To that end, R’ Zvi Spitz (Mishpetei HaTorah, BK no. 67) carefully differentiates between CVs that can only be opened as e-mail attachments by the recipient (albeit unwittingly) and those that directly harm the computer without the recipient’s participation. The former represents an instantiation of BK 47b which submits that if someone places poisonous food in front of his fellow’s animal, which subsequently partakes and therefore dies, he is exculpable in a court of law but liable at the Hands of Heaven. Even if the poisonous meal appears identical to normal fodder, the prankster cannot be held responsible because ultimately the hungry animal was the source of its own undoing. Likewise, anyone who opens an e-mail with an infectious CV has only himself to blame, although the dispatcher does bear moral guilt for orchestrating the mishap by way of gerama (indirect causation). The primary effect of such theological guilt is to require (as a matter of conscience) that the malfeasant obtain forgiveness of the aggrieved party.

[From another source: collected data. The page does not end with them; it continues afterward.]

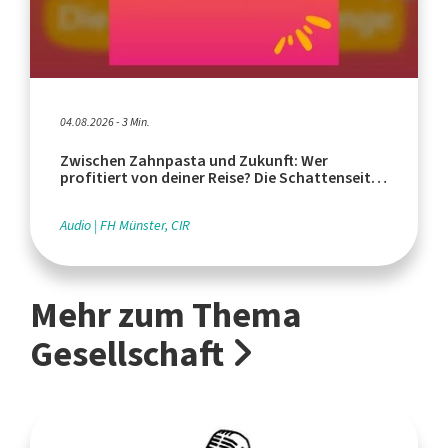
04.08.2026 - 3 Min.
Zwischen Zahnpasta und Zukunft: Wer
profitiert von deiner Reise? Die Schattenseiten
des Tourismus
Audio
FH Münster, CIR
Mehr zum Thema
Gesellschaft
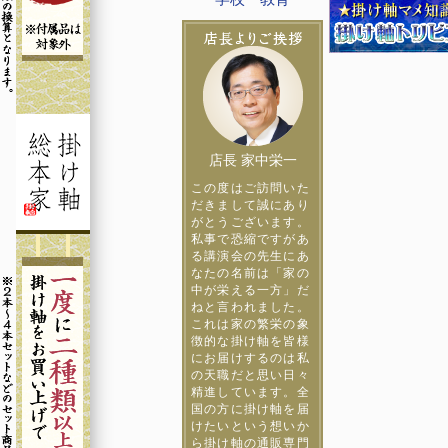
店長 家中栄一
この度はご訪問いた
だきまして誠にあり
がとうございます。
私事で恐縮ですがあ
る講演会の先生にあ
なたの名前は「家の
中が栄える一方」だ
ねと言われました。
これは家の繁栄の象
徴的な掛け軸を皆様
にお届けするのは私
の天職だと思い日々
精進しています。全
国の方に掛け軸を届
けたいという想いか
ら掛け軸の通販専門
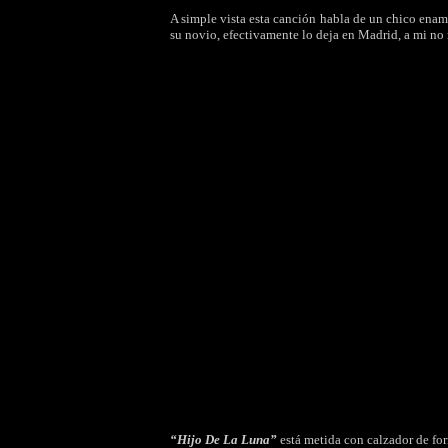
A simple vista esta canción habla de un chico enam
su novio, efectivamente lo deja en Madrid, a mi no
“Hijo De La Luna”
está metida con calzador de fo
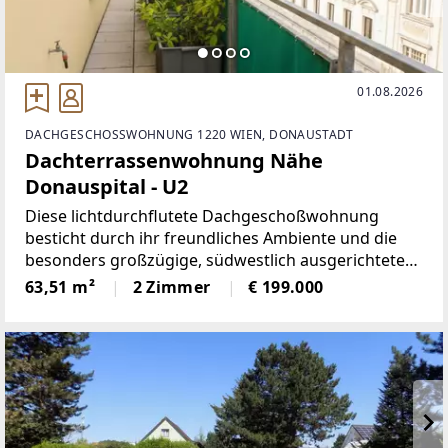
01.08.2026
DACHGESCHOSSWOHNUNG 1220 WIEN, DONAUSTADT
Dachterrassenwohnung Nähe
Donauspital - U2
Diese lichtdurchflutete Dachgeschoßwohnung
besticht durch ihr freundliches Ambiente und die
besonders großzügige, südwestlich ausgerichtete
Terrasse, die einen herrlichen Blick ins Freie und viel
63,51 m²
2 Zimmer
€ 199.000
Sonne bis in die Abendstunden bietet. Die Wohnung
befindet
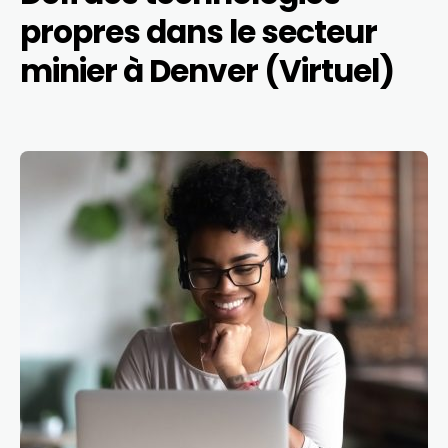
propres dans le secteur
minier à Denver (Virtuel)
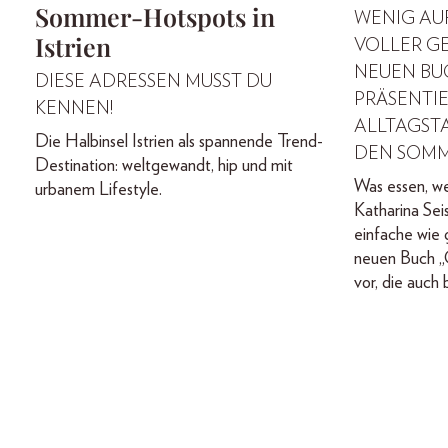
Sommer-Hotspots in
WENIG AUF
Istrien
VOLLER GE
NEUEN BUC
DIESE ADRESSEN MUSST DU
PRÄSENTIE
KENNEN!
ALLTAGST
Die Halbinsel Istrien als spannende Trend-
DEN SOMM
Destination: weltgewandt, hip und mit
Was essen, w
urbanem Lifestyle.
Katharina Sei
einfache wie 
neuen Buch „G
vor, die auch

On the other hand, where the CV hijacks the computer directly without requiring that the recipient open any e-mail attachment, the dispatcher is indeed fully liable for damages, even if the CV required that the recipient activate his computer. This represents an instantiation of BK 23b which rules (as elucidated by the Rosh) that if a man opens the door to his barn and an intruding violent animal rushes in, the owner of the intruder must pay full damages, despite the impossibility of the intrusion without the victim opening the door. The victim can rightfully claim, “What business did your ox have on my property?” Opening one’s computer is entirely akin to opening the barn door. It is immaterial whether the dispatcher sent the CV to the right or wrong address; in all such cases he is liable for “a man is always forewarned regarding damages, whether inadvertent or intentional” (BK 26a). R’ Spitz admits, though, that such aggressive CVs appear to be technologically fanciful.

Where A borrows a normal diskette from B and deviously returns it with a CV encoded that infects B’s computer upon introduction into the disk drive, A’s liability depends on what he told B when giving back the software. If he said nothing, he is exculpable in court but liable at the Hands of Heaven for gerama (as before in the case of the mischievous chef). But if he perjuriously remarked that the diskette is free of any CV, then he is liable under the principle of garmi (inevitable causation of damage by indirect means that are one degree removed from direct causation), which, unlike gerama, carries full culpability in court. After all, B was depending exclusively on A’s verbal assurances that the diskette would be CV-free.

The best computer, of course, is that designed by the Almighty – the human mind, and the finest software for its processing is Torah. Hopefully, with an enhanced appreciation of Bava Kammanian values, hackers will turn their minds to Torah instead of to the synthesis of destructive CVs.